У него была масса достоинств — искрометный блеск ума, неисчерпаемый запас энергии, страстное красноречие и мужество, храбрость, решительность и способность брать на себя ответственность. Но это лишь часть портрета — Троцкий был еще самоуверенным и безапелляционным, колючим, нетерпимым и властным.
«Более чем любая другая фигура в русской революции Троцкий оказался способным поднимать массы силой своего революционного темперамента и блестящего ума, — писала Анжелика Балабанова. — Но он не вызывал личных симпатий, или если и вызывал, то не мог долго удерживать их, особенно в близких отношениях среди друзей и товарищей. Его высокомерие было равно его талантам и способностям, а его манера проявлять его в личных отношениях часто создавала дистанцию между ним и людьми из его окружения, которая исключала и личную теплоту, и какое бы то ни было чувство равенства и сотрудничества».
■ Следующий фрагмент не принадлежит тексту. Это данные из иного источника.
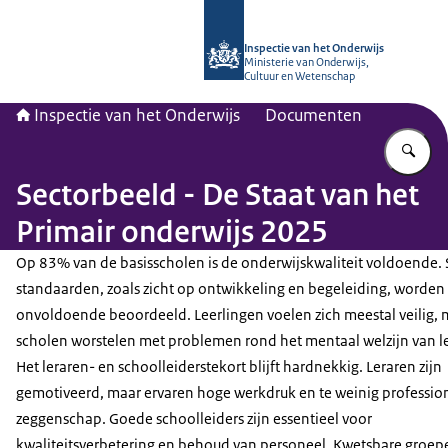
Naar de homepage van Inspectie van
Inspectie van het Onderwijs
Ministerie van Onderwijs,
Cultuur en Wetenschap
Inspectie van het Onderwijs
Documenten
Vu
Sectorbeeld - De Staat van het
Primair onderwijs 2025
Op 83% van de basisscholen is de onderwijskwaliteit voldoende
standaarden, zoals zicht op ontwikkeling en begeleiding, worden
onvoldoende beoordeeld. Leerlingen voelen zich meestal veilig, 
scholen worstelen met problemen rond het mentaal welzijn van l
Het leraren- en schoolleiderstekort blijft hardnekkig. Leraren zijn
gemotiveerd, maar ervaren hoge werkdruk en te weinig professio
zeggenschap. Goede schoolleiders zijn essentieel voor
kwaliteitsverbetering en behoud van personeel. Kwetsbare groepe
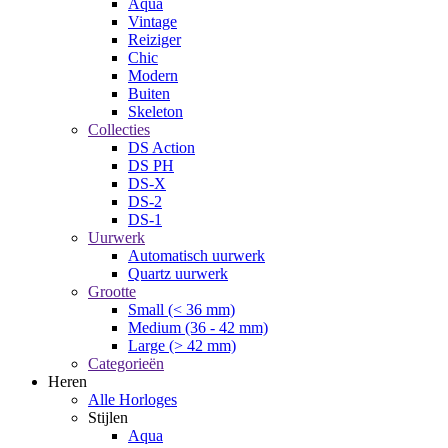
Aqua
Vintage
Reiziger
Chic
Modern
Buiten
Skeleton
Collecties
DS Action
DS PH
DS-X
DS-2
DS-1
Uurwerk
Automatisch uurwerk
Quartz uurwerk
Grootte
Small (< 36 mm)
Medium (36 - 42 mm)
Large (> 42 mm)
Categorieën
Heren
Alle Horloges
Stijlen
Aqua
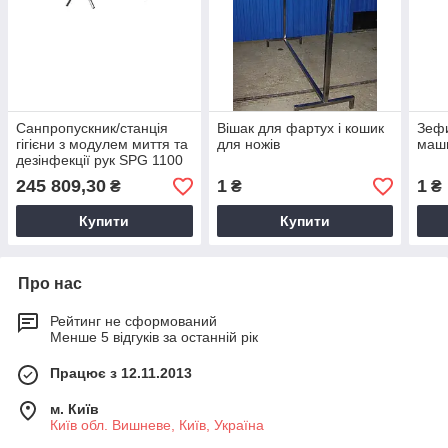
Санпропускник/станція
Вішак для фартух і кошик
Зеф
гігієни з модулем миття та
для ножів
маш
дезінфекції рук SPG 1100
R
245 809,30
1
1
₴
₴
₴
Купити
Купити
Про нас
Рейтинг не сформований
Менше 5 відгуків за останній рік
Працює з 12.11.2013
м. Київ
Київ обл. Вишневе, Київ, Україна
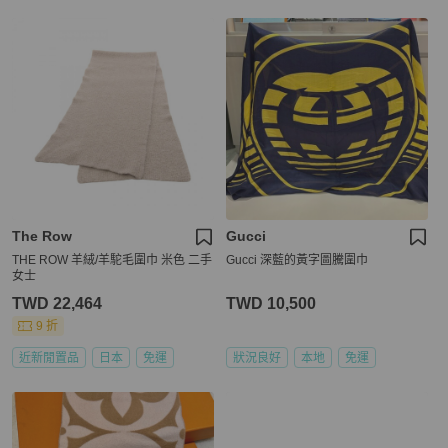
The Row
Gucci
THE ROW 羊絨/羊駝毛圍巾 米色 二手
Gucci 深藍的黃字圖騰圍巾
女士
TWD 22,464
TWD 10,500
9 折
近新閒置品
日本
免運
狀況良好
本地
免運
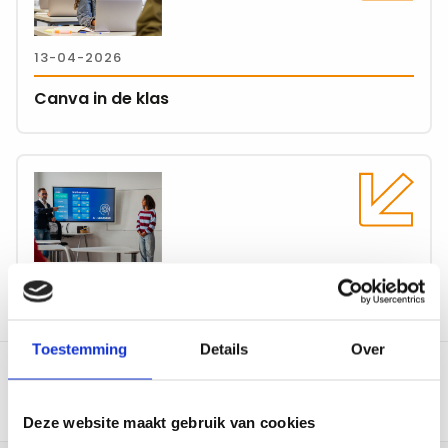
Canva
in
13-04-2026
de
klas
Canva in de klas
Lees
meer
over
AI
in
jouw
AI in jouw onderwijs – Inspiratie & de basis
onderwijs
–
Toestemming
Details
Over
Inspiratie
&
de
Deze website maakt gebruik van cookies
basis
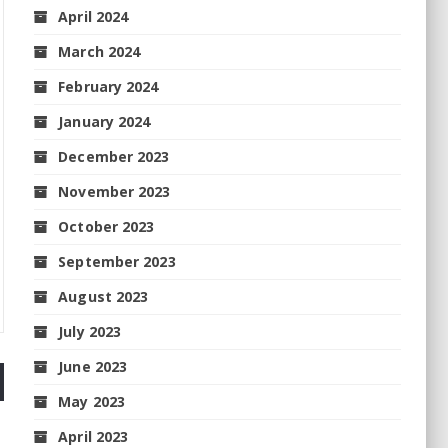
April 2024
March 2024
February 2024
January 2024
December 2023
November 2023
October 2023
September 2023
August 2023
July 2023
June 2023
May 2023
April 2023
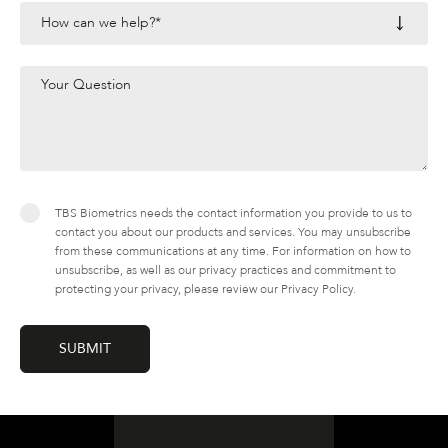
TBS Biometrics needs the contact information you provide to us to
contact you about our products and services. You may unsubscribe
from these communications at any time. For information on how to
unsubscribe, as well as our privacy practices and commitment to
protecting your privacy, please review our Privacy Policy.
Лев Давидович демонстрировал свое превосходство окружающим и не мог рассчитывать на любовь партийного аппарата, ненавидевшего людей ярких.
Борис Георгиевич Бажанов, бывший секретарь Сталина, описал заседание политбюро, на котором Троцкий громил «бездушных партийных функционеров, которые каменными задами душат всякое проявление свободной инициативы и творчества трудящихся масс».
Молотов, поправляя пенсне и заикаясь, ответил:
— Не всем же быть гениями, товарищ Троцкий.